Seed text -> Predict next word

  * Probability distribution of possible next words.

----

Read input (does not have to be purely text, could be any input including sound, images).

  * Helpful is input and output are real numbers; as therefore can do calculus and gradients. 


Lookup Table

  * Create a lookup table, associating each word with others words in the same context, such as in the same sentence.
    * Encode the position of a word in the context.
    * Are there nouns at specific positions?
    * For each word, are there any adjectives in certain positions, in front of the word?
  * Determine what is the probability of that word being the next word, from the list of possible words.
  * Use back-propagation to adjust weights.


Weights = which words are associated with other words.

  * Bigger numbers matter more.
  * Smaller numbers are unrelated; matter less.
  * Use dot.product; as cheaper
    * v1 * w1 = v1w1
    * v1w1 + v2w2 + v3w3 = dot.product
      * Measures whether this points in the same direction.
        * Positive value means it points (aligns).
        * Zero means it is perpendicular (unrelated).
        * Negative value means it is opposit.

Activation

  * Use softmax
    * Converts weights to all be between zero and one; and add up to one.

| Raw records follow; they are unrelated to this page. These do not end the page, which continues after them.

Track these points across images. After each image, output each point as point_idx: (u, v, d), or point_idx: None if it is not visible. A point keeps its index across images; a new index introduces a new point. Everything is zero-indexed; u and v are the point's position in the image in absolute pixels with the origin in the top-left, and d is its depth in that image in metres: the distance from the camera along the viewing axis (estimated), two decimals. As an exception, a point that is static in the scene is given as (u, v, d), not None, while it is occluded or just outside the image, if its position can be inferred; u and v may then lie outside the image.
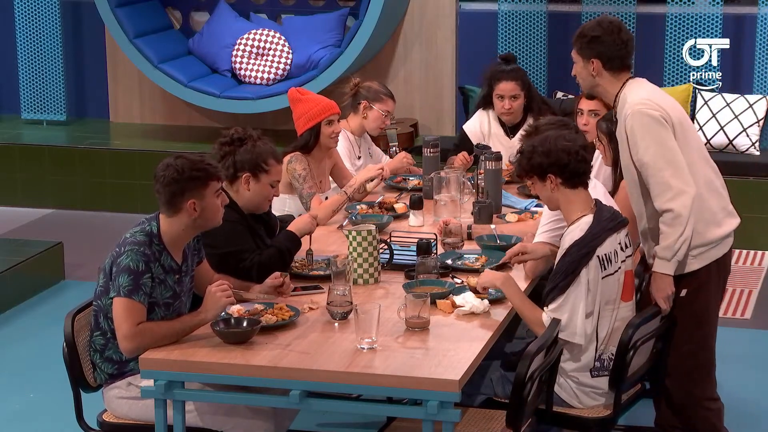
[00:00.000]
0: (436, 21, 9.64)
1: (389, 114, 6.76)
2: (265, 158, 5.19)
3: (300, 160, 6.19)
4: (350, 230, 5.17)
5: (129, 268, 4.54)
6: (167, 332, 4.54)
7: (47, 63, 10.18)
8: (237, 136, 5.21)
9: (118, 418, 4.77)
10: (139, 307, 4.54)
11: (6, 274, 7.58)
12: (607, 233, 4.68)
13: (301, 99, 6.29)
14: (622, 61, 4.98)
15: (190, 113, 10.15)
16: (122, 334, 4.54)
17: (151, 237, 4.64)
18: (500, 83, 6.79)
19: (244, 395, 4.50)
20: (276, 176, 5.24)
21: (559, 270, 4.67)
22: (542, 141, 4.77)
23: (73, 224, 9.27)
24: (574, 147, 4.72)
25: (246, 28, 9.78)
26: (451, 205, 5.95)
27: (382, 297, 4.96)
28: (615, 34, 4.97)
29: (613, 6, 9.23)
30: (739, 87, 9.09)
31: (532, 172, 4.77)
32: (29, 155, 9.71)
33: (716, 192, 5.00)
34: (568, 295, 4.62)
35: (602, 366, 4.76)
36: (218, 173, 4.71)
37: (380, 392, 4.43)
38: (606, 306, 4.72)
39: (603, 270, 4.66)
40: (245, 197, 5.20)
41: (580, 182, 4.75)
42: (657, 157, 4.81)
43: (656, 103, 4.87)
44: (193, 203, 4.62)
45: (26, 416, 6.12)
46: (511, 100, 6.78)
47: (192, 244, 4.79)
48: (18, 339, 7.13)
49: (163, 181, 4.63)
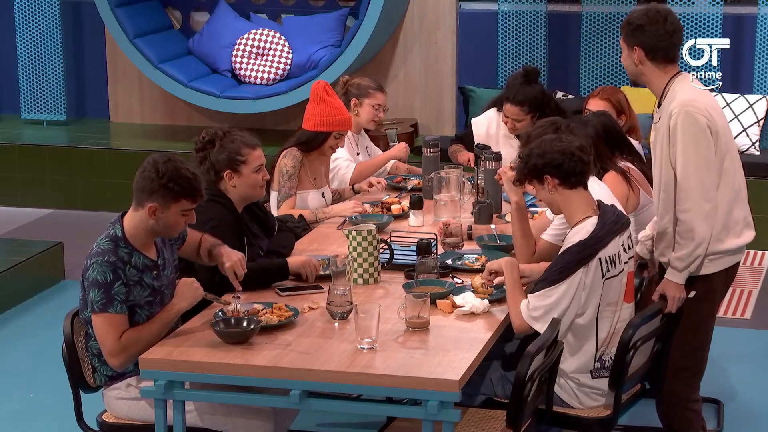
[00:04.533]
0: (436, 21, 9.64)
1: (380, 107, 6.74)
2: (238, 150, 5.19)
3: (294, 157, 6.17)
4: (350, 230, 5.16)
5: (98, 282, 4.50)
6: (149, 337, 4.54)
7: (47, 63, 10.18)
8: (207, 138, 5.22)
9: (118, 418, 4.77)
10: (118, 318, 4.52)
11: (6, 274, 7.57)
12: (611, 236, 4.68)
13: (325, 99, 6.24)
14: (666, 53, 4.89)
15: (190, 113, 10.15)
16: (107, 351, 4.55)
17: (116, 241, 4.59)
18: (506, 104, 6.70)
19: (244, 395, 4.50)
20: (256, 162, 5.21)
21: (555, 264, 4.66)
22: (538, 144, 4.80)
23: (73, 224, 9.27)
24: (569, 148, 4.73)
25: (246, 28, 9.77)
26: (451, 205, 5.95)
27: (382, 297, 4.96)
28: (659, 23, 4.87)
29: (613, 6, 9.23)
30: (739, 87, 9.09)
31: (530, 175, 4.77)
32: (29, 155, 9.71)
33: (742, 202, 5.01)
34: (556, 290, 4.60)
35: (602, 367, 4.75)
36: (195, 195, 4.60)
37: (380, 392, 4.43)
38: (607, 307, 4.71)
39: (607, 272, 4.65)
40: (236, 193, 5.21)
41: (578, 182, 4.74)
42: (689, 164, 4.79)
43: (706, 109, 4.81)
44: (155, 208, 4.56)
45: (26, 416, 6.12)
46: (513, 121, 6.74)
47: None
48: (18, 339, 7.13)
49: (141, 172, 4.60)
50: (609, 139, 5.73)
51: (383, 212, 6.05)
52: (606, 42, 9.30)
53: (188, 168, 4.62)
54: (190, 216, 4.66)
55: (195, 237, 4.95)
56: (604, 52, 9.32)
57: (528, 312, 4.62)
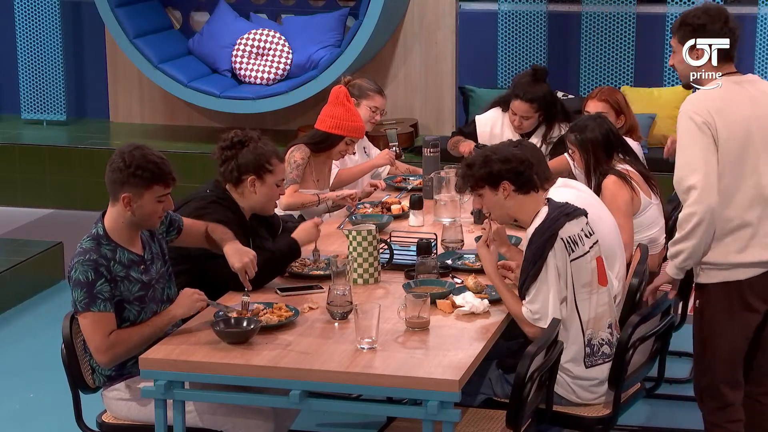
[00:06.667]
0: (436, 21, 9.65)
1: (378, 109, 6.73)
2: (268, 158, 5.16)
3: (303, 151, 6.20)
4: (350, 230, 5.16)
5: (79, 282, 4.49)
6: (139, 340, 4.55)
7: (47, 63, 10.18)
8: (237, 138, 5.15)
9: (118, 418, 4.77)
10: (102, 316, 4.50)
11: (6, 274, 7.58)
12: (565, 217, 4.68)
13: (344, 104, 6.26)
14: (727, 52, 4.71)
15: (190, 113, 10.15)
16: (94, 348, 4.54)
17: (99, 239, 4.58)
18: (516, 101, 6.73)
19: (244, 395, 4.50)
20: (280, 175, 5.20)
21: (527, 259, 4.66)
22: (494, 150, 4.82)
23: (73, 224, 9.26)
24: (524, 155, 4.76)
25: (246, 28, 9.78)
26: (451, 205, 5.95)
27: (382, 297, 4.96)
28: (722, 22, 4.69)
29: (613, 6, 9.24)
30: (738, 87, 9.07)
31: (485, 181, 4.77)
32: (29, 155, 9.71)
33: (741, 210, 4.67)
34: (540, 283, 4.61)
35: (593, 352, 4.74)
36: (167, 179, 4.56)
37: (380, 392, 4.43)
38: (582, 289, 4.69)
39: (571, 252, 4.65)
40: (252, 200, 5.17)
41: (533, 188, 4.77)
42: (683, 161, 4.65)
43: (706, 108, 4.62)
44: (128, 198, 4.54)
45: (26, 416, 6.12)
46: (521, 119, 6.75)
47: (154, 230, 4.74)
48: (18, 339, 7.13)
49: (110, 165, 4.58)
50: (607, 143, 5.77)
51: (383, 212, 6.05)
52: (606, 42, 9.30)
53: (156, 153, 4.58)
54: (167, 202, 4.61)
55: (198, 226, 4.93)
56: (604, 52, 9.32)
57: (532, 317, 4.64)
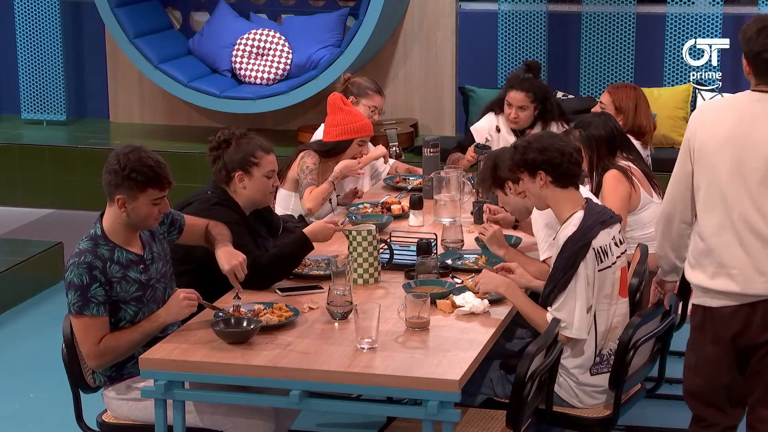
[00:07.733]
0: (436, 21, 9.64)
1: (377, 109, 6.74)
2: (252, 152, 5.17)
3: (314, 157, 6.23)
4: (350, 230, 5.16)
5: (74, 284, 4.50)
6: (128, 345, 4.56)
7: (47, 63, 10.17)
8: (223, 138, 5.20)
9: (118, 418, 4.77)
10: (94, 321, 4.51)
11: (6, 274, 7.58)
12: (600, 226, 4.69)
13: (342, 109, 6.28)
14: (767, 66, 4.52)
15: (190, 113, 10.15)
16: (85, 353, 4.57)
17: (96, 240, 4.58)
18: (512, 91, 6.77)
19: (244, 395, 4.50)
20: (268, 166, 5.21)
21: (557, 267, 4.67)
22: (537, 138, 4.83)
23: (73, 224, 9.24)
24: (567, 149, 4.75)
25: (246, 28, 9.77)
26: (451, 205, 5.95)
27: (382, 297, 4.96)
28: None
29: (613, 6, 9.23)
30: (739, 87, 9.06)
31: (523, 167, 4.78)
32: (29, 155, 9.70)
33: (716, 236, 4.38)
34: (569, 292, 4.62)
35: (602, 361, 4.76)
36: (162, 182, 4.54)
37: (380, 392, 4.43)
38: (603, 300, 4.71)
39: (600, 263, 4.66)
40: (245, 195, 5.20)
41: (571, 183, 4.77)
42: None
43: (695, 122, 4.47)
44: (123, 201, 4.54)
45: (26, 416, 6.12)
46: (518, 110, 6.77)
47: (155, 230, 4.75)
48: (18, 339, 7.13)
49: (106, 166, 4.58)
50: (611, 140, 5.80)
51: (383, 212, 6.05)
52: (606, 42, 9.29)
53: (152, 156, 4.57)
54: (163, 204, 4.60)
55: (200, 224, 4.94)
56: (604, 52, 9.31)
57: (560, 327, 4.64)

Aim for low cost; in determining the next word.

  * cost formula is:  cost = -log(probability).
    * A low cost, close to zero, is where the probability is closer to one.
    * A low probability (i.e. not predicting the next word), increases cost very steeply.
  * There is a cost per word, but same applies to entire network.
    * Cost of entire network will be sum or avg of each word cost.


----